WHAT YOU SHOULD DO
Can you pull out every line in the items below that contains the word "slice"?
....
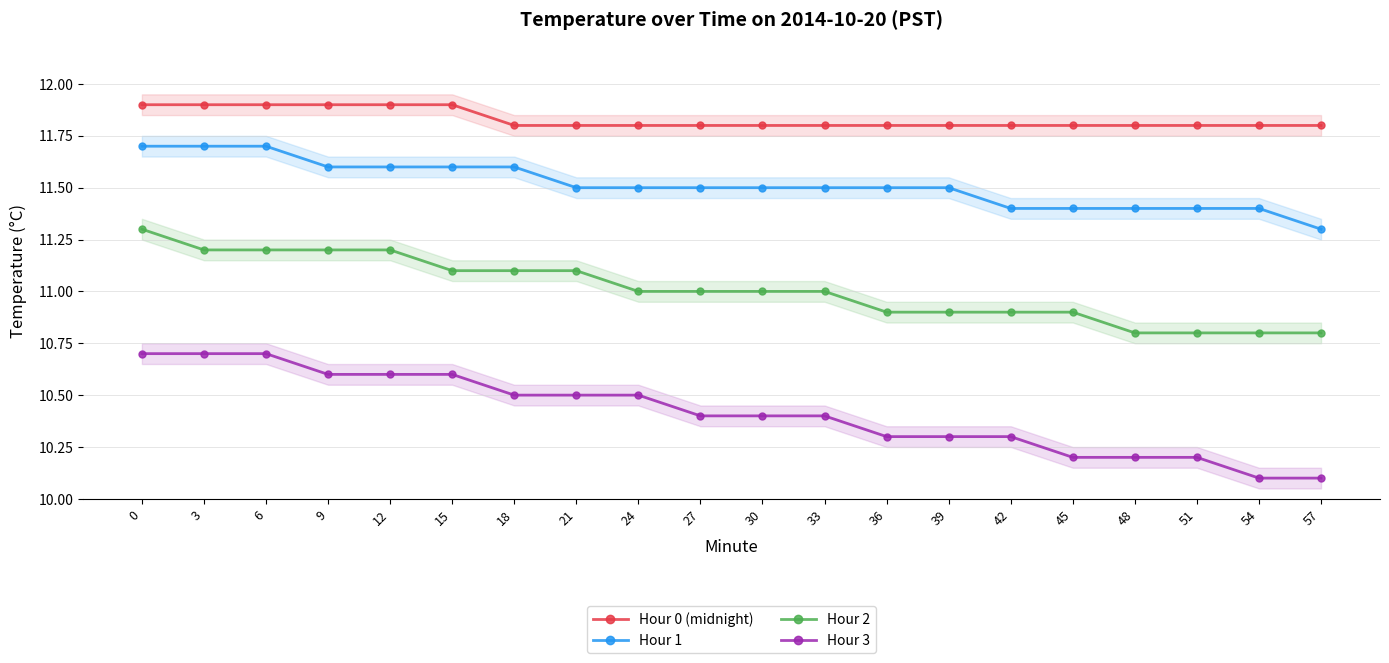

True or false: Hour 3 and Hour 1 cross at least once.

False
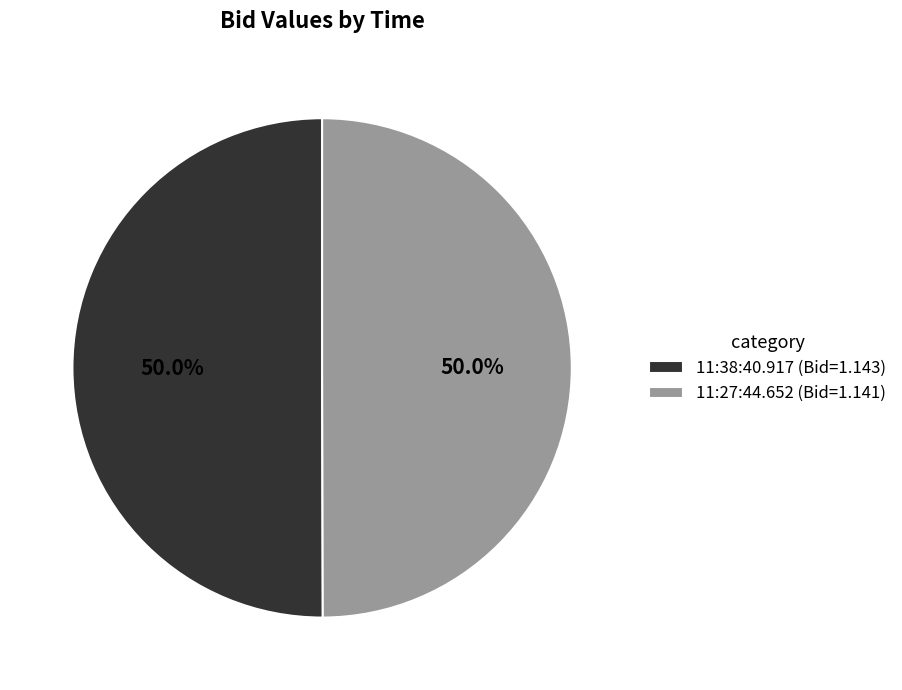

What percentage is the 11:27:44.652 slice, to the nearest percent?

50%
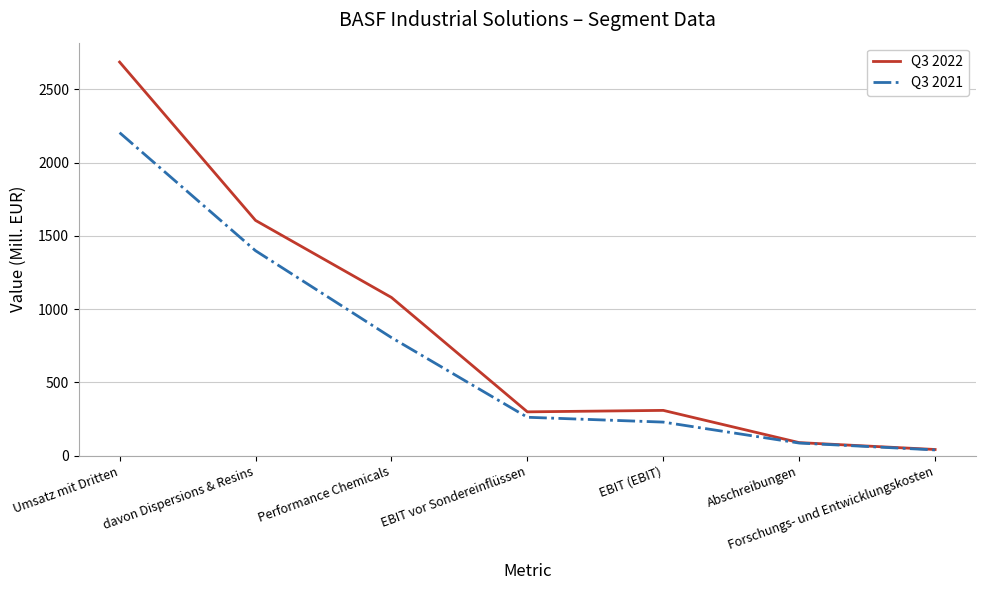

Is this an area chart (filled region under the line)?

No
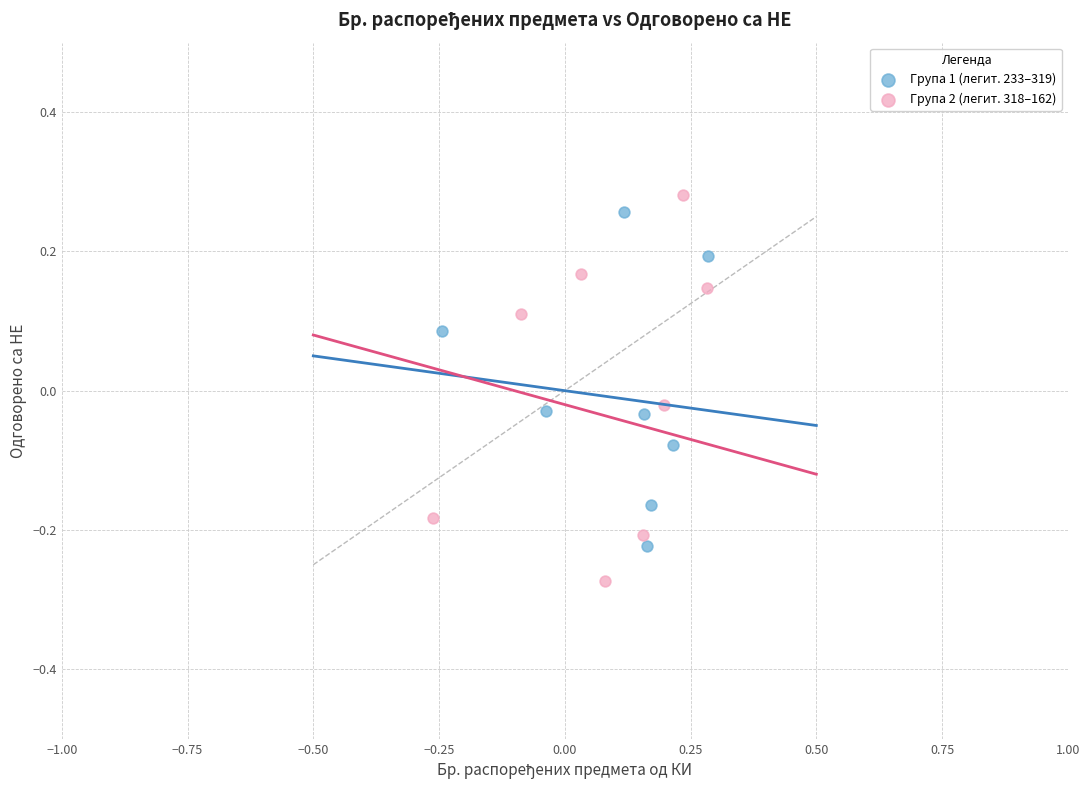

Which series contains the lowest Y value?

Група 2 (легит. 318–162)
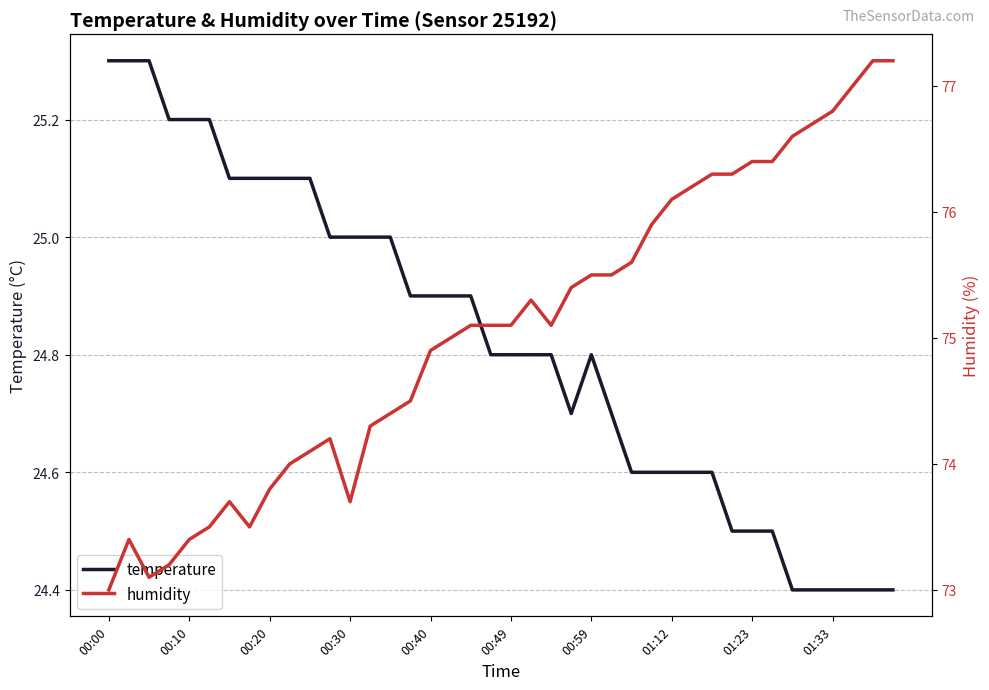

True or false: humidity has more than 2 points higher than both neighbors.

True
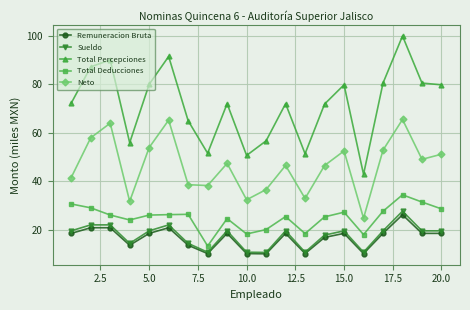

What is the difference between the maximum and second lowest values in the Total Deducciones series?

16.4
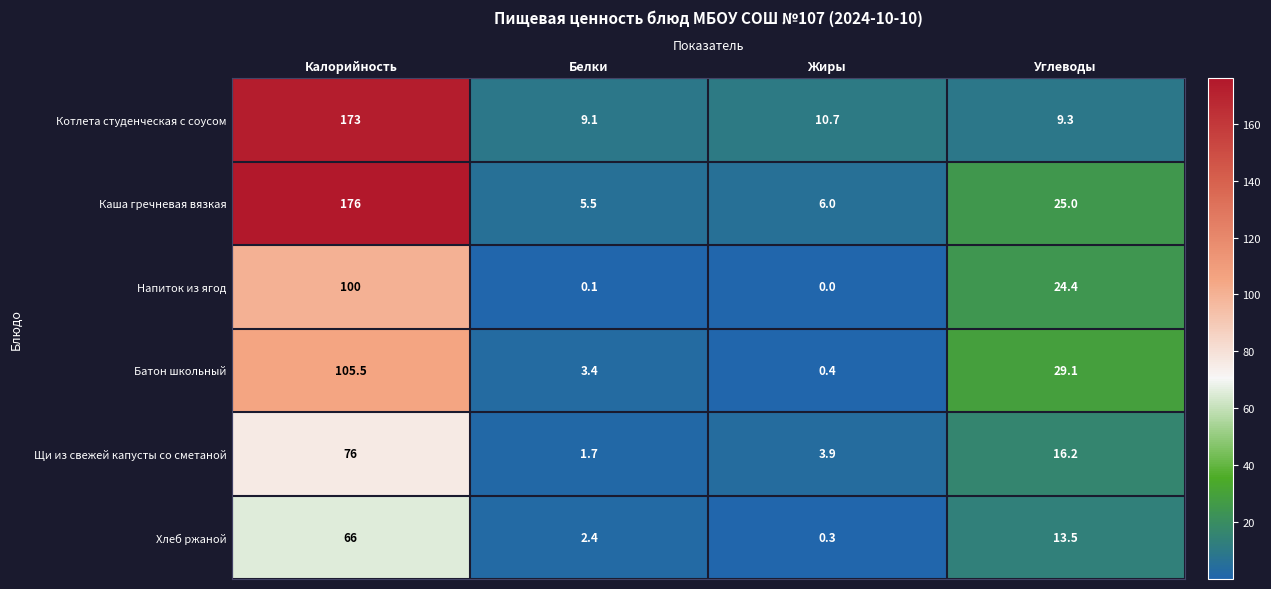

Which series has the widest spread of values?

Каша гречневая вязкая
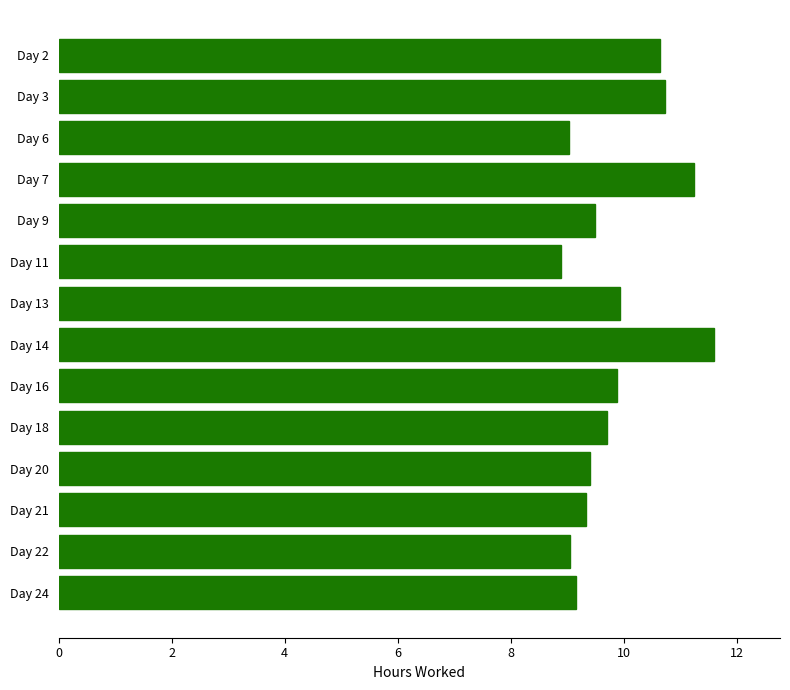

Read the value at Day 13.

9.9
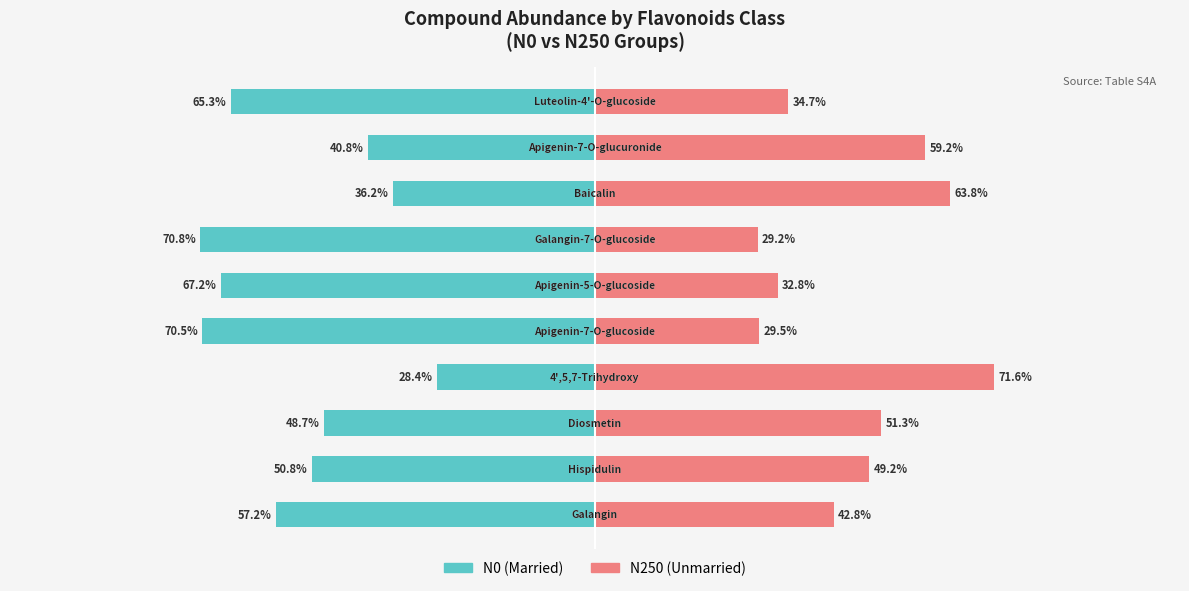

The value of N0 (Married) at 1 is -16.5. True or false?

False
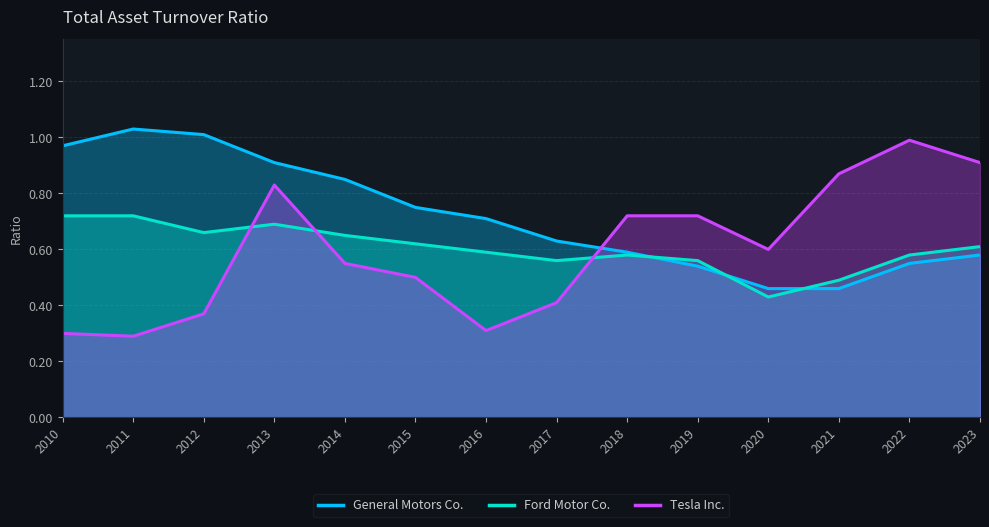

The value of General Motors Co. at 2016 is 0.7. True or false?

True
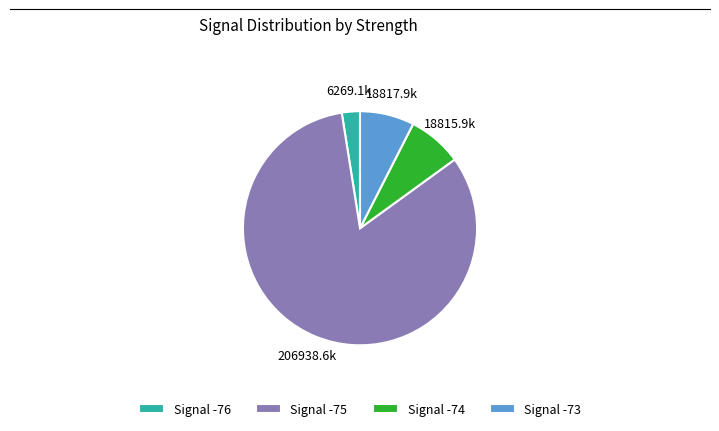

What is the largest slice in the pie chart?

Signal -75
....
RESULT
What percentage is the 11:27:44.652 slice, to the nearest percent?
What is the largest slice in the pie chart?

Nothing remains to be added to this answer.